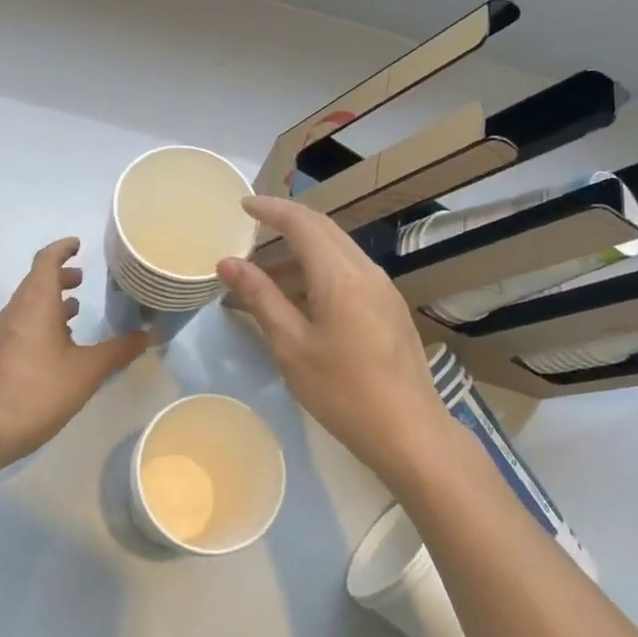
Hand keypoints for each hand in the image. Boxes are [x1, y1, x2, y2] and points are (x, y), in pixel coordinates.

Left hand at [0, 237, 148, 463]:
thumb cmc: (41, 391)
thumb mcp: (88, 370)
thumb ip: (119, 350)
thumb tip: (149, 335)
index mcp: (36, 303)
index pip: (46, 260)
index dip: (62, 249)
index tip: (78, 245)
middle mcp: (16, 311)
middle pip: (35, 280)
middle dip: (59, 275)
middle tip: (82, 278)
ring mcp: (3, 333)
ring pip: (28, 303)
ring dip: (50, 299)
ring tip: (74, 309)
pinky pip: (22, 323)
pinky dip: (41, 319)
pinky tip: (58, 344)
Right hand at [218, 196, 446, 490]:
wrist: (409, 432)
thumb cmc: (343, 392)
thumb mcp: (292, 346)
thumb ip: (260, 298)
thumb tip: (228, 263)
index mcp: (341, 276)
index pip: (302, 223)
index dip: (271, 209)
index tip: (243, 204)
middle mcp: (367, 271)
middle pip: (324, 229)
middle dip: (287, 222)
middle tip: (252, 226)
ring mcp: (384, 289)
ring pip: (339, 249)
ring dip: (304, 248)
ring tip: (268, 268)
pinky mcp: (390, 308)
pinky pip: (351, 270)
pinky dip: (321, 268)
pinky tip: (303, 295)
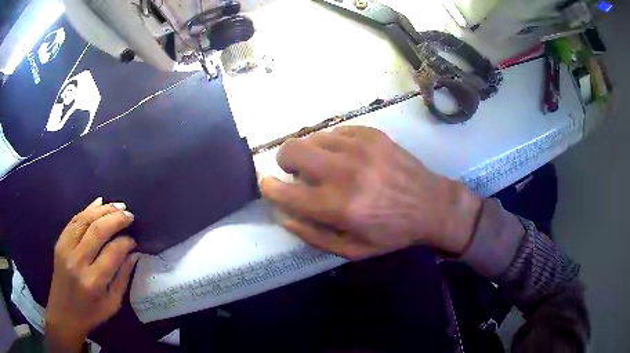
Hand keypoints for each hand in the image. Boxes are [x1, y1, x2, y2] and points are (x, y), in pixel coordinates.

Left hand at [45, 198, 137, 351]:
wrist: (63, 313)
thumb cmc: (91, 313)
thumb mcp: (112, 304)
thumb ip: (122, 279)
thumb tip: (133, 254)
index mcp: (93, 282)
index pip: (112, 253)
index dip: (125, 242)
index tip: (133, 241)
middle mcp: (78, 262)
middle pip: (97, 231)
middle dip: (116, 218)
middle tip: (129, 214)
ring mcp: (66, 250)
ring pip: (84, 220)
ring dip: (103, 209)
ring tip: (118, 205)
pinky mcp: (59, 243)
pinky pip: (74, 221)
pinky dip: (87, 209)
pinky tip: (98, 203)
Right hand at [260, 126, 481, 259]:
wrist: (432, 205)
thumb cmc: (392, 232)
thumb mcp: (353, 249)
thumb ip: (313, 235)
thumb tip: (284, 217)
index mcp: (339, 206)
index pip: (286, 191)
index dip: (269, 187)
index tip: (267, 184)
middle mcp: (345, 171)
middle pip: (292, 149)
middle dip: (284, 160)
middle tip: (295, 172)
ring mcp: (359, 147)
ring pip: (312, 137)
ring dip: (310, 153)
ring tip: (325, 166)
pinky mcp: (372, 134)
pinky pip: (335, 131)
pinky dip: (332, 144)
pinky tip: (345, 156)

**THE TASK:** Give back the exact lines above, running from the one that has "middle dip: (59, 275)" through the one that has "index dip: (125, 242)", with nothing added and no pictures.

**SOLUTION TO THIS TASK:**
middle dip: (59, 275)
middle tip: (82, 278)
ring mcp: (3, 333)
ring pip: (28, 303)
ring dip: (50, 299)
ring tip: (74, 309)
pinky pip: (22, 323)
pinky dip: (41, 319)
pinky tip: (58, 344)
Right hand at [218, 196, 446, 490]:
wrist: (409, 432)
thumb cmc: (343, 392)
thumb mcp: (292, 346)
thumb ip: (260, 298)
thumb tip: (228, 263)
index mcp: (341, 276)
index pip: (302, 223)
index dip: (271, 209)
index tip: (243, 204)
middle mcp: (367, 271)
middle pip: (324, 229)
middle dip: (287, 222)
middle tip: (252, 226)
ring mcp: (384, 289)
ring pip: (339, 249)
ring dip: (304, 248)
ring tip: (268, 268)
pinky mcp: (390, 308)
pinky pip: (351, 270)
pinky dip: (321, 268)
pinky tip: (303, 295)
Hand keypoints for each hand in the image. Boxes are [x1, y1, x2, y2] and points are (x, y), in pixel coordinates.

Left hand at [45, 198, 137, 351]:
wrist: (63, 313)
thumb cmc: (91, 313)
thumb mcp: (112, 304)
thumb ip: (122, 279)
thumb tip: (133, 254)
index mcp: (93, 282)
index pip: (112, 253)
index dip: (125, 242)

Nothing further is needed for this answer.